Skype doesn't take its millions of users for granted, employing their suggestions to drive product development and even calling on the most vocal users as beta testers.

This focus on the user apparently overshadows any desire to play along with the rest of the industry, as Skype is not compatible with Session Internet Protocol (SIP), which is becoming the standard among VoIP players.

Zennström said Skype uses a proprietary protocol because "we thought SIP was not good enough". He admits SIP may be right for certain types of corporate VoIP solution that are multi-faceted but has no plans to get on that bandwagon.

"We focus on solving problems for our customers and making a great product. We're not focused toward the industry, we're focused internally on our customers and we're using the best technology to do that."

A private company with two rounds of venture capital funding under its belt, from Draper Fisher Jurvetson, Index Ventures, Bessemer Venture Partners and Mangrove Capital Partners, Skype has not had to worry about revenues right away. It's a situation Zennström appreciates after Kazaa, which to make money allowed adware on its network - a factor that has led to its drop in popularity and tarnished its reputation among users.

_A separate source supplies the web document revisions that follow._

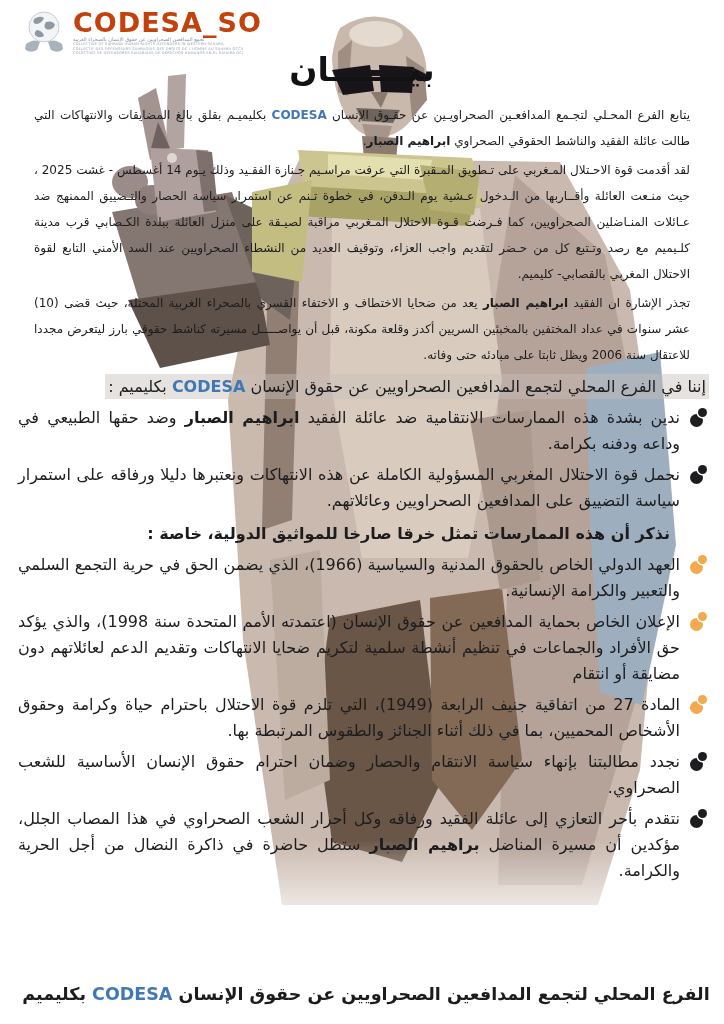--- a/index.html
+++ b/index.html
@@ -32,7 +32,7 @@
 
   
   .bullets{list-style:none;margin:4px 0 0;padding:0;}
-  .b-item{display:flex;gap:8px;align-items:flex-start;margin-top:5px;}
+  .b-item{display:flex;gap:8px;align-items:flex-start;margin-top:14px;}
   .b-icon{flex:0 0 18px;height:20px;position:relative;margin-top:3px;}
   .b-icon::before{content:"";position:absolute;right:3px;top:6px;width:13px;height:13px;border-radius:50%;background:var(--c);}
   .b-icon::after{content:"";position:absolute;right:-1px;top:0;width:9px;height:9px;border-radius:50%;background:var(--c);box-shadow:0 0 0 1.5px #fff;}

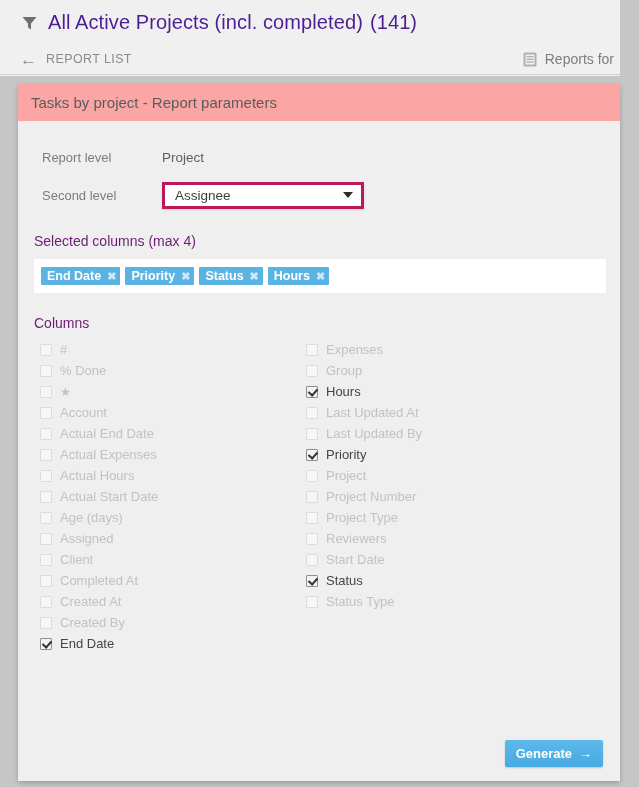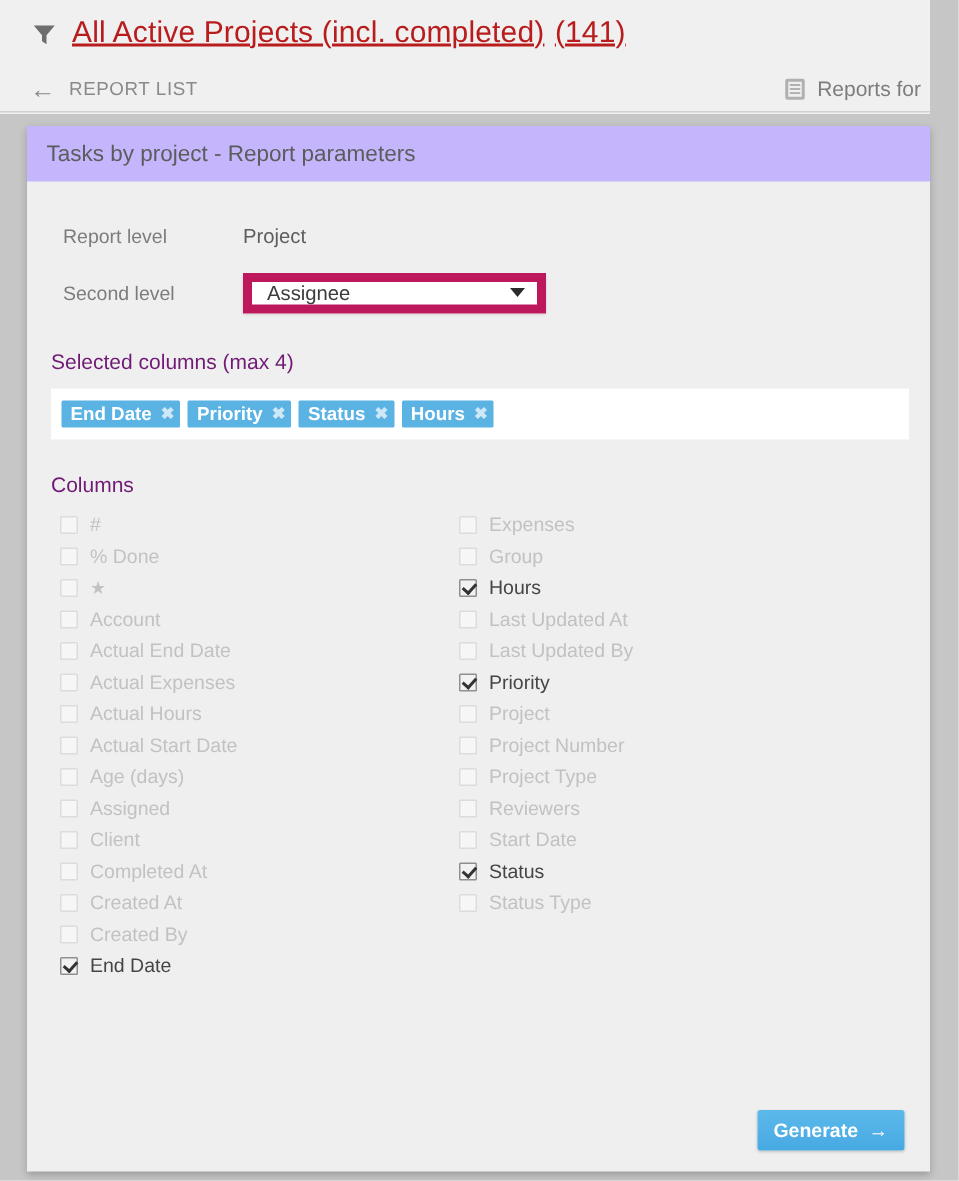--- a/index.html
+++ b/index.html
@@ -40,11 +40,10 @@
   .filter-icon svg { display: block; }
   .page-title {
     font-size: 20px;
-    color: #b91c1c;
+    color: #4c1d95;
     font-weight: normal;
     white-space: nowrap;
     letter-spacing: .1px;
-    text-decoration: underline;
   }
   .page-title .count {
     margin-left: 7px;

Instead Skype has worked to build a substantial user base - and gain the trust of its users - by giving away ad-free software at no cost and then charging for extra features.

Skype currently makes money from the sale of Plantronics headsets (necessary to use Skype on a computer) and from its one for-pay service, SkypeOut, which charges - about 1.1p per minute - for calls from Skype software to standard telephones. The service currently counts 295,000 users and the goal is for five per cent of Skype users to becoming paying SkypeOut customers.

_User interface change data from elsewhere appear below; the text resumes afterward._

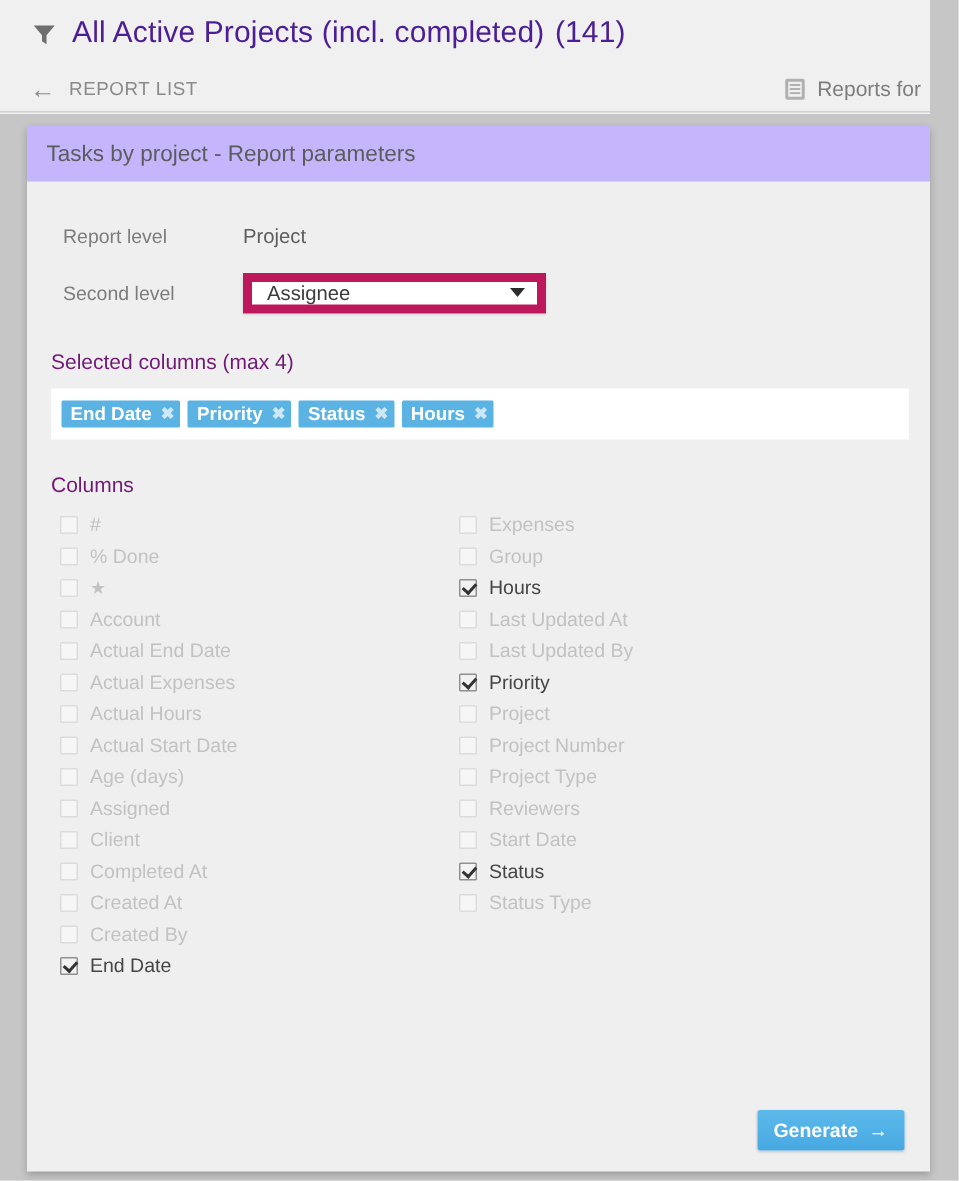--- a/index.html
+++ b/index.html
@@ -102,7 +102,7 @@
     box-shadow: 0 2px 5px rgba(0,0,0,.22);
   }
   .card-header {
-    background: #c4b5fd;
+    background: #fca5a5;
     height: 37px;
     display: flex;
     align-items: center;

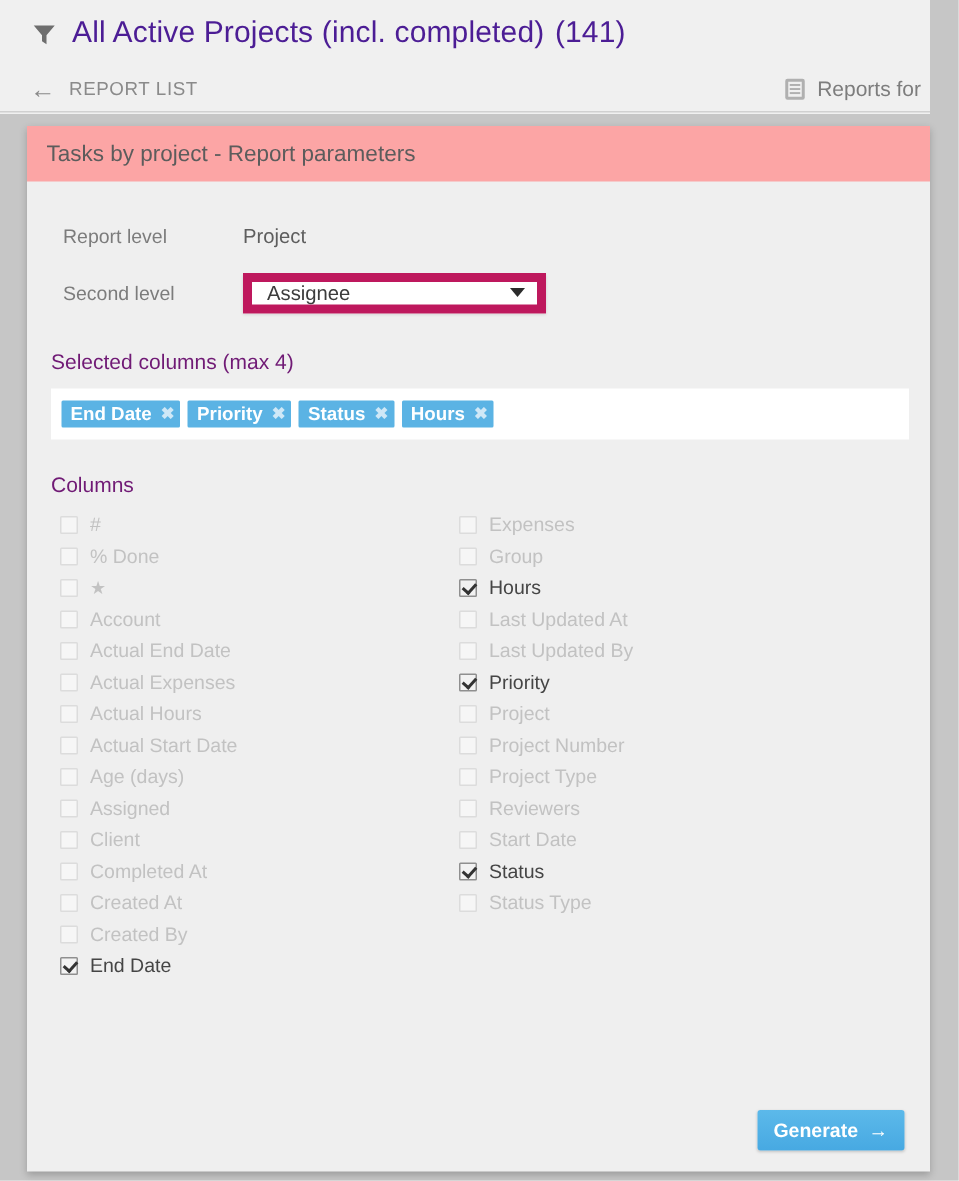--- a/index.html
+++ b/index.html
@@ -145,7 +145,7 @@
     width: 202px;
     height: 27px;
     background: #fff;
-    border: 6px solid #be185d;
+    border: 3px solid #be185d;
     box-shadow: 0 1px 2px rgba(0,0,0,.13);
     display: flex;
     align-items: center;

By this winter, the company plans to roll out more pay features such as voicemail, videoconferencing and SkypeIn, which will let people place calls from a telephone to Skype software users and will allow Skype users to choose a phone number with any country or area code they like - a key advantage to date of VoIP services such as Vonage and AT&T CallVantage.

Vonage and AT&T CallVantage are often mentioned as competitors to Skype though the offering is quite different. Skype is software-only and carries voice date exclusively over the internet. Vonage and AT&T's service require the installation of a router alongside a telephone and computer and allows the user to make calls on the telephone.

To Zennström, though, "this is not a growth market" but an intermediary service between true VoIP and fixed-line that uses the net only for the final portion of the call.

One dark cloud looming over the VoIP market is regulation - which right now it's free of but which could certainly change the rules of the game should a company like Skype be subject to the regulations and taxes of the standard phone companies.

In contact with regulators around the world, Zennström's not worried about it. Regulators, he said, are keen to protect customers from monopolies and create a good competitive environment. If anything, VoIP has led to more new entrants and competition in the telecoms market than before it arrived, so there's no need to regulate it, according to Zennström.

"[Skype] is a software app [used] to communicate just like any other... There's no need to regulate it just like there's no need to regulate email or IM or web browsing."

It's still early days for Skype but if VoIP overtakes fixed-line phone service like so many expect, Zennström could end up with more in common with Bill Gates than looks.